Question

For the reversible reaction, 
\( \text{N}_2 (g) + 3\text{H}_2 (g) \rightleftharpoons 2\text{NH}_3 (g) \). 
When the partial pressure is measured in atmosphere, the value of \( K_p \) at \( 500^\circ\text{C} \) is \( 1.44 \times 10^{-5} \). 
The value of \( K_c \) when the concentration is expressed in \( \text{mol L}^{-1} \) is:
\(\underline{\hspace{3cm}}\).

• A. \( \frac{1.44 \times 10^{-5}}{(0.082 \times 500)^{-2}} \)
• B. \( \frac{1.44 \times 10^{-5}}{(8.314 \times 773)^{-2}} \)
• C. \( \frac{1.44 \times 10^{-5}}{(0.082 \times 773)^{2}} \)
• D. \( \frac{1.44 \times 10^{-5}}{(0.082 \times 773)^{-2}} \)

Hint:

Always double-check the sign of \( \Delta n_g \). For the Haber process (ammonia synthesis), \( \Delta n_g \) is always \(-2\).
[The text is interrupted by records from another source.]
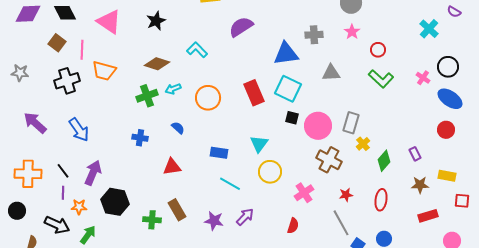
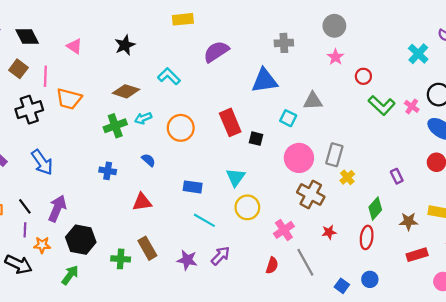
pink triangle: (109, 22) -> (74, 46), size x0.6
gray cross: (314, 35) -> (284, 43), moved
green L-shape: (381, 79) -> (382, 105), moved
cyan square: (288, 89) -> (288, 118), moved, size x0.6
black square: (292, 118) -> (256, 139), moved
purple rectangle: (415, 154) -> (397, 176), moved
green diamond: (384, 161) -> (375, 208), moved
gray line: (341, 223) -> (305, 262), moved
green arrow: (88, 235) -> (70, 275), moved

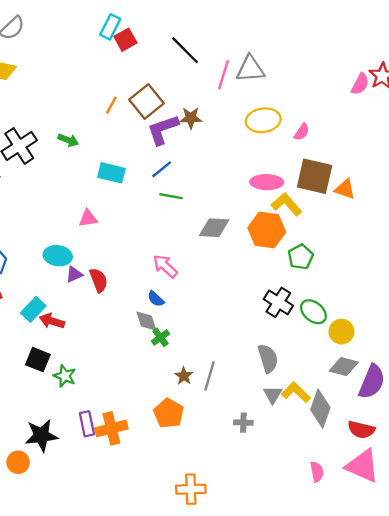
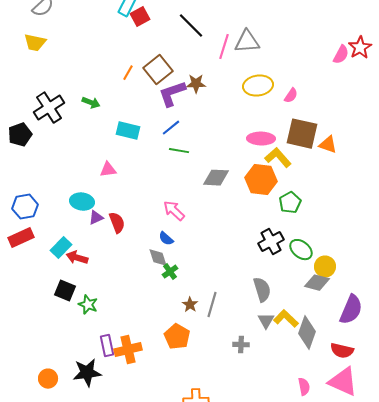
black cross: (278, 302) -> (271, 242), turned 30
gray diamond: (344, 367) -> (317, 283), moved
black star: (41, 435) -> (87, 373), moved

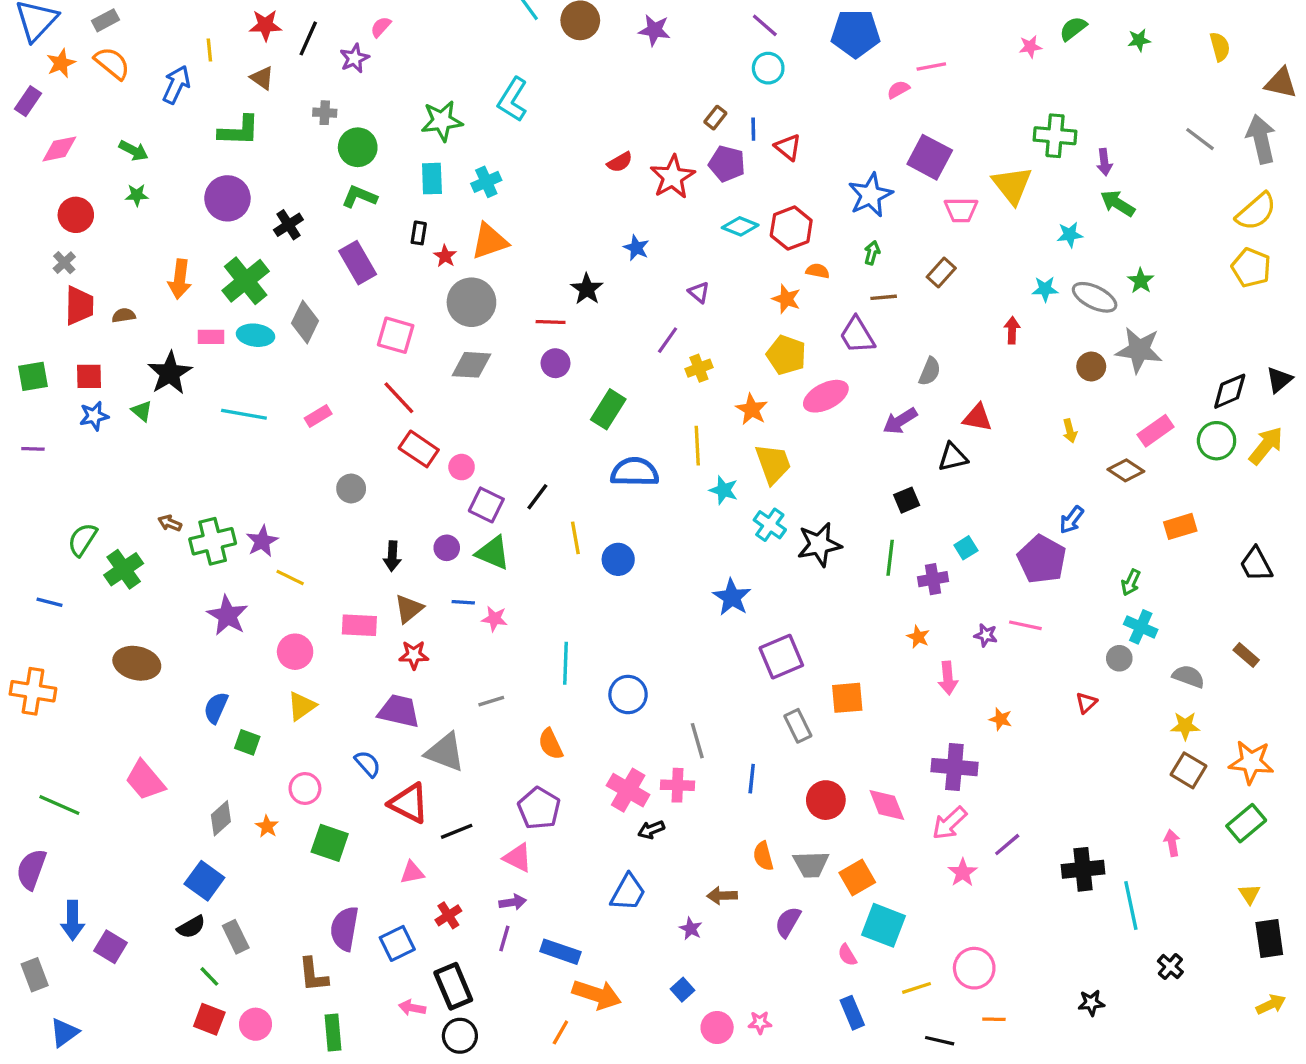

Also, remember that in \( K_p \)/\( K_c \) relations, temperature must always be in Kelvin.

Answer 1

The Correct Option is D

Step 1: Understanding the Question:
The question asks to find the numerical expression for the equilibrium constant in terms of molarity (\( K_c \)) given the equilibrium constant in terms of partial pressure (\( K_p \)) and the temperature.
Step 2: Key Formula or Approach:
The relationship between \( K_p \) and \( K_c \) for a gaseous reaction is:
\[ K_p = K_c(RT)^{\Delta n_g} \] Where:
- \( R \) is the universal gas constant (use \( 0.0821 \, \text{L}\cdot\text{atm}\cdot\text{K}^{-1}\text{mol}^{-1} \) to match units).
- \( T \) is the absolute temperature in Kelvin.
- \( \Delta n_g \) is the change in the number of moles of gaseous products and reactants (\( \text{moles of products} - \text{moles of reactants} \)).
Step 3: Detailed Explanation:
1. Calculate \(\Delta n_g\):
The balanced chemical equation is: \( \text{N}_{2(g)} + 3\text{H}_{2(g)} \rightleftharpoons 2\text{NH}_{3(g)} \).
\[ \Delta n_g = (2) - (1 + 3) = 2 - 4 = -2 \]
2. Convert Temperature to Kelvin:
\[ T = 500^\circ\text{C} + 273 = 773 \, \text{K} \]
3. Rearrange the formula to solve for \( K_c \):
\[ K_c = \frac{K_p}{(RT)^{\Delta n_g}} \]
Substituting the values (\( K_p = 1.44 \times 10^{-5} \), \( R \approx 0.082 \), \( T = 773 \), and \( \Delta n_g = -2 \)):
\[ K_c = \frac{1.44 \times 10^{-5}}{(0.082 \times 773)^{-2}} \]
Step 4: Final Answer:
Comparing this result with the given options, it exactly matches option (D). (Note: Option C is incorrect because it uses a positive exponent of 2 in the denominator, which would correspond to \( \Delta n_g = +2 \)).